Universal Lower Bounds
This chapter is primarily about asymptotic lower bounds for ∥Pn − P∥F on certain classes F of functions, as treated in Chapter 8, mainly classes of indicators of sets. Section 11.2 will give some upper bounds which indicate the sharpness of some of the lower bounds. Section 11.4 gives some relatively difficult lower bounds on classes such as the convex sets in ℝ3 and lower layers in ℝ2. In preparation for this, Section 11.3 treats Poissonization and random “stopping sets” analogous to stopping times.

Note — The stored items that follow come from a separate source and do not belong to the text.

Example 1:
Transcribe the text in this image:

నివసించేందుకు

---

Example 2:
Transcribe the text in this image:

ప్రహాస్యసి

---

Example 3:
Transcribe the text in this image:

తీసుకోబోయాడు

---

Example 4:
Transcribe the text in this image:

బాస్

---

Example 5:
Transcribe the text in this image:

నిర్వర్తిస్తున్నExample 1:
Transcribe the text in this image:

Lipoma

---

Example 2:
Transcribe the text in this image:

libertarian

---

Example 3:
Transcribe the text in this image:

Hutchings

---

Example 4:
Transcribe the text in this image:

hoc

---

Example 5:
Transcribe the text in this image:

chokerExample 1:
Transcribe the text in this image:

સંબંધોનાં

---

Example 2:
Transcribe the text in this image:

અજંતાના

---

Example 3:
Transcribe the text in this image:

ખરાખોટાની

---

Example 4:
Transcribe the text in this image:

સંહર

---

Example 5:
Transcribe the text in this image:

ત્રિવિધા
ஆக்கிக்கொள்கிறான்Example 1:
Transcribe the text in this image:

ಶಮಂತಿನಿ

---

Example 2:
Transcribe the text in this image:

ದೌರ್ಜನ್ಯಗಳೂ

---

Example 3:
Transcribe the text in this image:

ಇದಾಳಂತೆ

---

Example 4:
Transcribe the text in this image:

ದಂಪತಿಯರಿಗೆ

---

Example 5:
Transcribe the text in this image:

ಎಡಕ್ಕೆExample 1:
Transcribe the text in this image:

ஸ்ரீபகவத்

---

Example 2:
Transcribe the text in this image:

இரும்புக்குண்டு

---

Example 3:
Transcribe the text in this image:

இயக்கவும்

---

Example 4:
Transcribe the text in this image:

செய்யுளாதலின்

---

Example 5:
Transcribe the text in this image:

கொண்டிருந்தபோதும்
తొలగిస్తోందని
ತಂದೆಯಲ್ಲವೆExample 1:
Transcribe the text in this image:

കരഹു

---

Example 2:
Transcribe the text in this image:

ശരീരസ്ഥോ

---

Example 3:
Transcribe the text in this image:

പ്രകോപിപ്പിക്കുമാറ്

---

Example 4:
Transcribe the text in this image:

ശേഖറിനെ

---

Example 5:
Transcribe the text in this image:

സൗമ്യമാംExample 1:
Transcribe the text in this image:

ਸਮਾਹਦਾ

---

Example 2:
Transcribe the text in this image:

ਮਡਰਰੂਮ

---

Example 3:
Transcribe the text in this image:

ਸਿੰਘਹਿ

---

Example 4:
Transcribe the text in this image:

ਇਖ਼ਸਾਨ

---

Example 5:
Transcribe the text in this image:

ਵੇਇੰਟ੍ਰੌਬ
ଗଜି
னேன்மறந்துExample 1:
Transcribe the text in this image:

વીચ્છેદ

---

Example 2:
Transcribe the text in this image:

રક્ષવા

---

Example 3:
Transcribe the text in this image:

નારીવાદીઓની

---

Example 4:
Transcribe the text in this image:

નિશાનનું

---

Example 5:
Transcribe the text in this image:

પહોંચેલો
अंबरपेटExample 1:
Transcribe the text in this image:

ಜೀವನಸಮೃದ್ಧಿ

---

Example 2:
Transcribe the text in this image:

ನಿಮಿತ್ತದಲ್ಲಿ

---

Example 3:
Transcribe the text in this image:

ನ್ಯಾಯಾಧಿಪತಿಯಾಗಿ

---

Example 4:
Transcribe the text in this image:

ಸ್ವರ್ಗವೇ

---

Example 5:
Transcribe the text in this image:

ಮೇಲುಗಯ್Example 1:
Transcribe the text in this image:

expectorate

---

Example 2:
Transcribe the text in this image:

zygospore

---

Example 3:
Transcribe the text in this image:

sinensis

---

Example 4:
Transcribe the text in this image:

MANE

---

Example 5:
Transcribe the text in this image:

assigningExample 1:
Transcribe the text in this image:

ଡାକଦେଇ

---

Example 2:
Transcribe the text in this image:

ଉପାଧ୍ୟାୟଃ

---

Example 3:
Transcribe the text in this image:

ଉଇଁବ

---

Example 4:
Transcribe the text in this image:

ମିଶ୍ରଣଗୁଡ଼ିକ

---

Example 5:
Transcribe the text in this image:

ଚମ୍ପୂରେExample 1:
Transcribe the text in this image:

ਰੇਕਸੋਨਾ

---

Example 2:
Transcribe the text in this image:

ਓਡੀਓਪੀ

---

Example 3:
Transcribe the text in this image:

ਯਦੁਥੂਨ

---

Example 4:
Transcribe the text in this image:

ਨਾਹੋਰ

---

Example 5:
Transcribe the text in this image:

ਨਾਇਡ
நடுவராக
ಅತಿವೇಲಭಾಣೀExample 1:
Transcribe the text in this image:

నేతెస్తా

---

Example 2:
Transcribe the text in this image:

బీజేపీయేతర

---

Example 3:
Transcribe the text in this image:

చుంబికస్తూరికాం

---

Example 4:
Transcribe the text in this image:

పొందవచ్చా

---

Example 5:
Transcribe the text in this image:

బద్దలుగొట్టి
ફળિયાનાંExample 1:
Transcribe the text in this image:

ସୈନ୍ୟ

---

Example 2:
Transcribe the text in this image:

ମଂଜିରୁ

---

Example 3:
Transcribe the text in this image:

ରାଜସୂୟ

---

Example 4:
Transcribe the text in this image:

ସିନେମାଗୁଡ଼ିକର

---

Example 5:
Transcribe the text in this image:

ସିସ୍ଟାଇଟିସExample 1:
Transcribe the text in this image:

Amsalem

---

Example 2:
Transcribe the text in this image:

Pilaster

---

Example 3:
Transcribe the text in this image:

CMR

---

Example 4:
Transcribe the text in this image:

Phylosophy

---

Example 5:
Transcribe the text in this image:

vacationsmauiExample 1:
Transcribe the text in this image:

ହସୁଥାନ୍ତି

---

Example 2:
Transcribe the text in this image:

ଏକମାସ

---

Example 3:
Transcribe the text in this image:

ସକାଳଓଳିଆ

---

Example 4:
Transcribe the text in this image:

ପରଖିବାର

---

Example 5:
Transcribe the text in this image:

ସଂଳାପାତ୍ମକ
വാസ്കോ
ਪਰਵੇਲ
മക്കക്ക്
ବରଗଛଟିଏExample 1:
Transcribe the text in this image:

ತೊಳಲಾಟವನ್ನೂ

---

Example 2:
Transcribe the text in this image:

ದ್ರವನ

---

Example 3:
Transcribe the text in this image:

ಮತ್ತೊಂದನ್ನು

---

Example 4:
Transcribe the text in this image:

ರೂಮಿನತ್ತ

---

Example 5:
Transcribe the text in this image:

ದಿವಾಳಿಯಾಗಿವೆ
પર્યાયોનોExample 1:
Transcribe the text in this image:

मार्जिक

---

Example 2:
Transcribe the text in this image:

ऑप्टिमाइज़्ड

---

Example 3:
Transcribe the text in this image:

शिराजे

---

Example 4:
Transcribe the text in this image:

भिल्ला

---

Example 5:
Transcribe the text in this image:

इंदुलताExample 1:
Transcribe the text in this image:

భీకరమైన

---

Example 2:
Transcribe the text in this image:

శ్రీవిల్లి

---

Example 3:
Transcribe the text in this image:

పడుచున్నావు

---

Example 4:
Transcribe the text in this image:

The present section gives lower bounds in some cases which hold not only with probability converging to 1, but for all possible Pn. Definitions are as in Sections 3.1 and 8.2, with P:= U(Id) = λd = Lebesgue measure on Id. Specifically, recall the classes G(α, K, d):= Gα,K, d of functions on the unit cube Id ⊂ ℝd with derivatives through αth order bounded by K, and the related families C(α, K, d) of sets (subgraphs of functions in G(α, K, d − 1)), both defined early in Section 8.2.
Theorem 11.1 (Bakhvalov) For P = U(Id), any d = 1, 2, … and α > 0, there is a γ = γ (d, α) > 0 such that for all n = 1, 2,…, and all possible values of Pn, we have ∥Pn − P ∥G(α1,d) ≥ γn−α/d.